**What the exercise asks:**
Repeat the data exactly, please; no pictures belong in the copy.
☆ ☆ ☆ ☆
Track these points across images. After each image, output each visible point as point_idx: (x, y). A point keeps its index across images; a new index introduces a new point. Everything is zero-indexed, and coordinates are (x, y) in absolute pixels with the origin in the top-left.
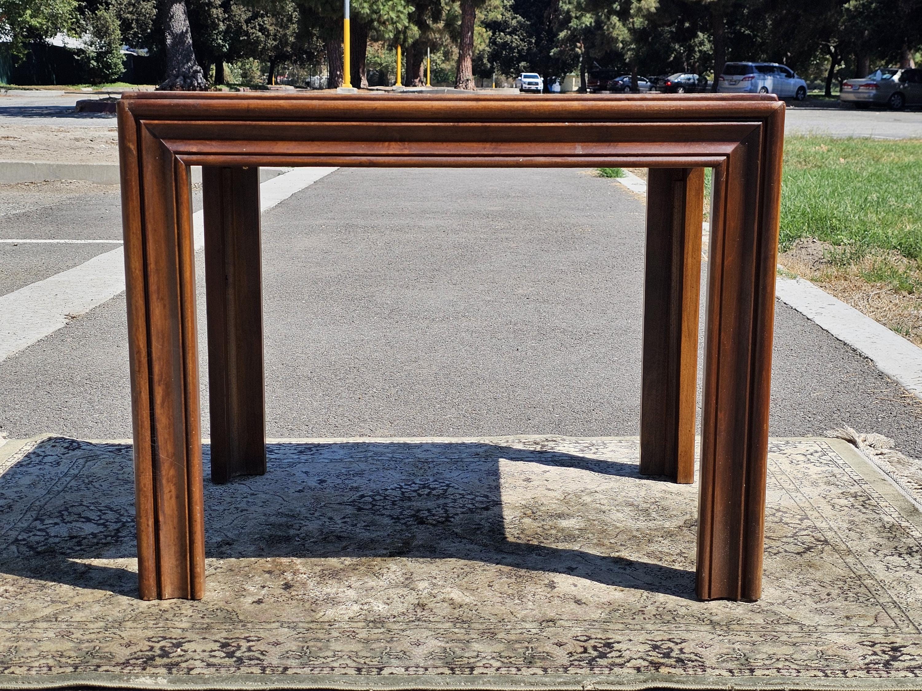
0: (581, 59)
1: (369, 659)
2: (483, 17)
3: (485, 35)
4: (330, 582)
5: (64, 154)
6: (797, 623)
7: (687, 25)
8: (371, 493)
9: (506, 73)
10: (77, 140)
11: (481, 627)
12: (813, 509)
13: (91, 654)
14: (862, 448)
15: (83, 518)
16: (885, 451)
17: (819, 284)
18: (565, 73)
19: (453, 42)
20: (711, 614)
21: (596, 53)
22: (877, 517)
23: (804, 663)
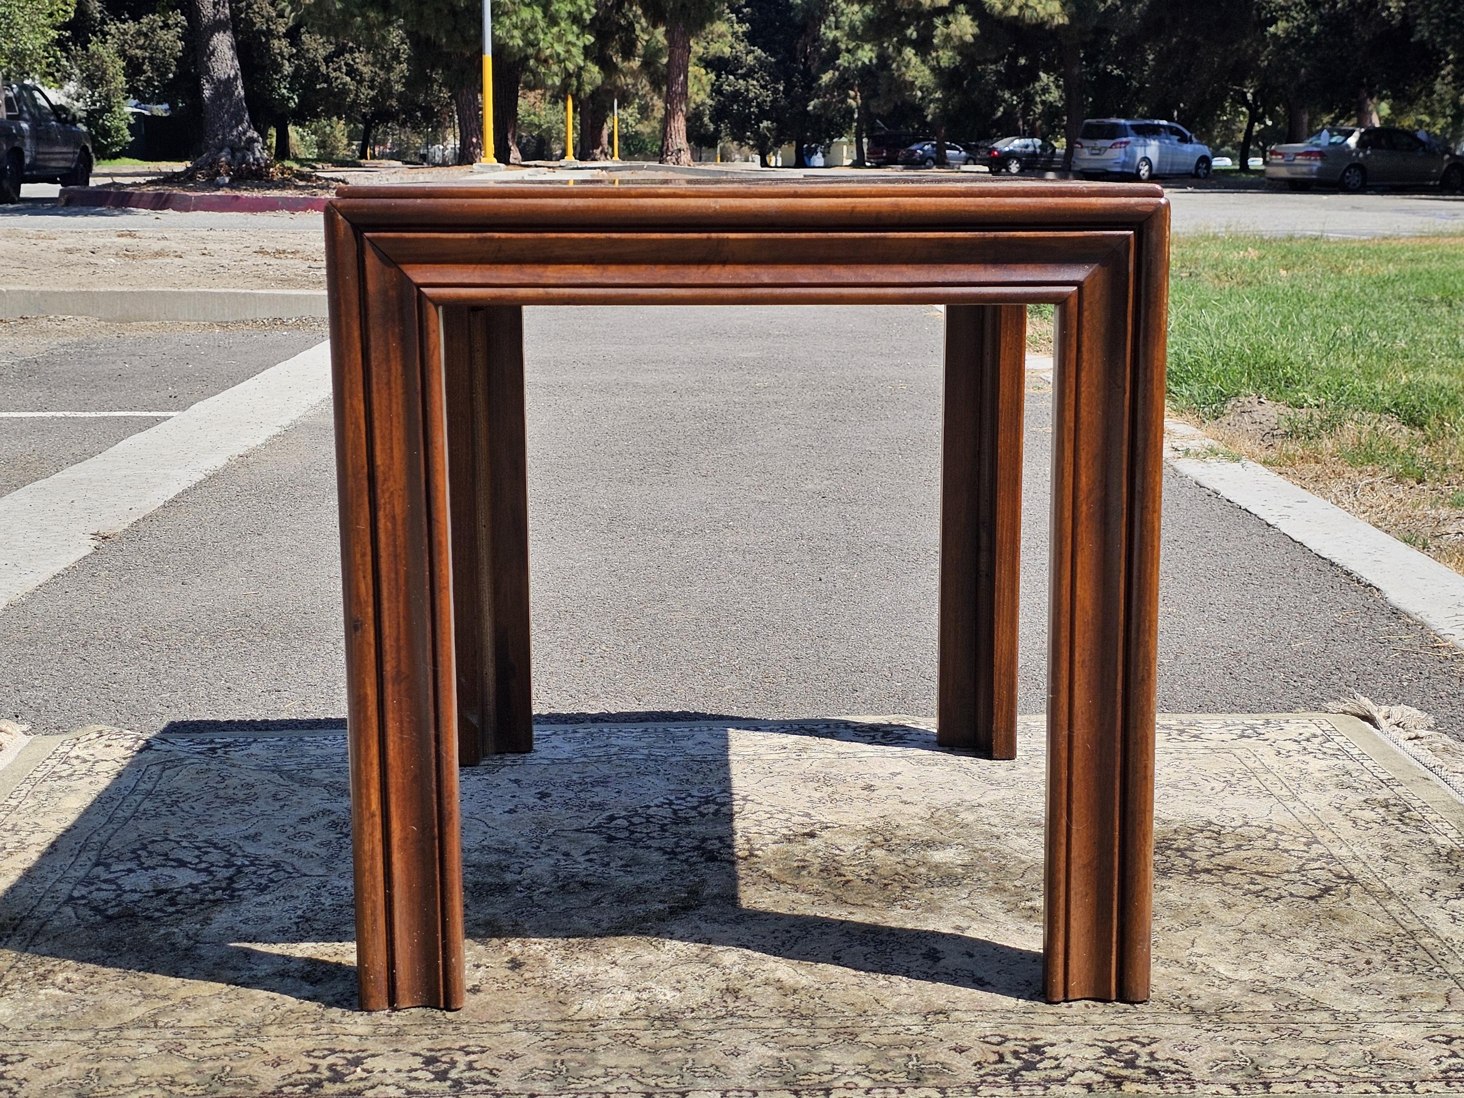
0: (856, 116)
1: (662, 1079)
2: (701, 50)
3: (705, 79)
4: (582, 956)
5: (51, 274)
6: (1327, 1009)
7: (1022, 61)
8: (624, 813)
9: (740, 138)
10: (69, 251)
11: (831, 1024)
12: (1324, 827)
13: (220, 1078)
14: (1384, 729)
15: (172, 860)
16: (1422, 733)
17: (1278, 469)
18: (831, 139)
19: (654, 91)
20: (1190, 996)
21: (881, 107)
22: (1426, 838)
23: (1347, 1072)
☆ ☆ ☆ ☆
**Response to this exercise:**
Track these points across images. After each image, output each visible point as point_idx: (x, y). A point keeps its index across images; a new index introduces a new point. Everything is zero-indexed, and coordinates are (x, y) in absolute pixels with the origin in the top-left.
0: (581, 59)
1: (369, 659)
2: (483, 17)
3: (485, 35)
4: (330, 582)
5: (64, 154)
6: (797, 623)
7: (687, 25)
8: (371, 493)
9: (506, 73)
10: (77, 140)
11: (481, 627)
12: (813, 509)
13: (91, 654)
14: (862, 448)
15: (83, 518)
16: (885, 451)
17: (819, 284)
18: (565, 73)
19: (453, 42)
20: (711, 614)
21: (596, 53)
22: (877, 517)
23: (804, 663)
0: (856, 116)
1: (662, 1079)
2: (701, 50)
3: (705, 79)
4: (582, 956)
5: (51, 274)
6: (1327, 1009)
7: (1022, 61)
8: (624, 813)
9: (740, 138)
10: (69, 251)
11: (831, 1024)
12: (1324, 827)
13: (220, 1078)
14: (1384, 729)
15: (172, 860)
16: (1422, 733)
17: (1278, 469)
18: (831, 139)
19: (654, 91)
20: (1190, 996)
21: (881, 107)
22: (1426, 838)
23: (1347, 1072)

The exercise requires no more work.